The models in this study demonstrated acceptable accuracy in predicting the mortality of patients with synovial sarcoma. The SVC model achieved an AUC-ROC greater than 0.8, which is considered good for prediction purposes [16]. The SVC model is known for its versatile ability to handle small- to moderate-sized datasets and has already shown positive results with biological data [17].

To clinically interpret the results, given a pretest probability of 0.5 (50%), a positive test result with a likelihood ratio (LR+) of 4.02 increases the probability that the patient has the condition to approximately 80%. This means the test strongly supports the presence of the disease. On the other hand, if the result is negative, with a negative likelihood ratio (LR−) of 0.54, the probability decreases to around 35%, meaning the disease is less likely but still possible. For a pretest probability of 0.8 (80%), a positive test result further raises the probability, bringing it close to 95%, strongly confirming the presence of the condition. If the result is negative, however, the probability drops to around 60%, reducing the likelihood but not ruling out the condition completely, given the initially high pretest probability. As a result, the positive prediction of the models (patient’s death) in this study is more valuable and clinically useful than negative results.

Different studies have identified various prognostic factors in patients with synovial sarcoma. One study indicated that increased age, larger tumor size, and advanced stage worsen the prognosis [18]. Another study highlighted increased age, tumor location, and tumor size across a wide range of ages [19]. The findings of this study align with previous research, identifying advanced age and larger tumor size as the most significant prognostic factors.

SS is relatively prevalent among young patients [20]. In this study, the mean age of the patients was 39.4 years, which falls within the productive years of life. Therefore, early risk stratification and consequent aggressive treatment are of utmost importance and may be beneficial.

External validation is crucial to ensure that the model is not overfitting and can be generalized to real-world scenarios beyond the training data [21]. Unfortunately, for rare diseases, the lack of available external datasets is a significant obstacle for external validation. However, this study successfully externally validated its model using a temporally distinct dataset from a cohort of patients in 2018 and beyond.
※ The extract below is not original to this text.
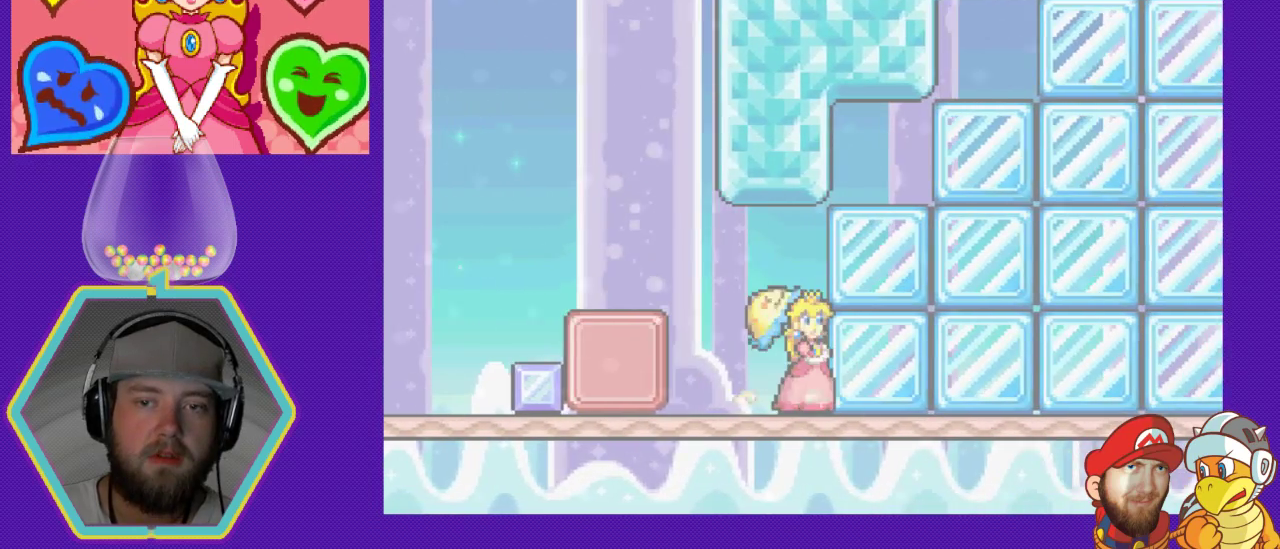
{"buttons": ["A", "DPAD_LEFT"], "events": [[267, "DPAD_LEFT", "down"], [433, "A", "down"]]}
This demonstrates that, despite advances in therapeutics, the model trained on data from patients between 2004 and 2015 remains generalizable to more recent populations. Additional measures were also implemented to enhance the model’s generalizability. First, four different algorithms showed nearly identical results. Second, some algorithms, such as ensemble tree-based models such as gradient boosting, are resilient against overfitting. Using a limited number of features and cross-validation also reduces the problem of overfitting. Finally, it should be noted that the SEER database includes patients from a wide population and is representative, at least for the US population.

Other limitations include the small number of patients from minority ethnicities, nonbinary sexual identities, and the lack of generalizability to other parts of the world. More data are needed to develop and further externally validate models.

5. Conclusions

Machine learning models can accurately risk stratify patients with synovial sarcoma. Predicting mortality risk is crucial for individualized treatment.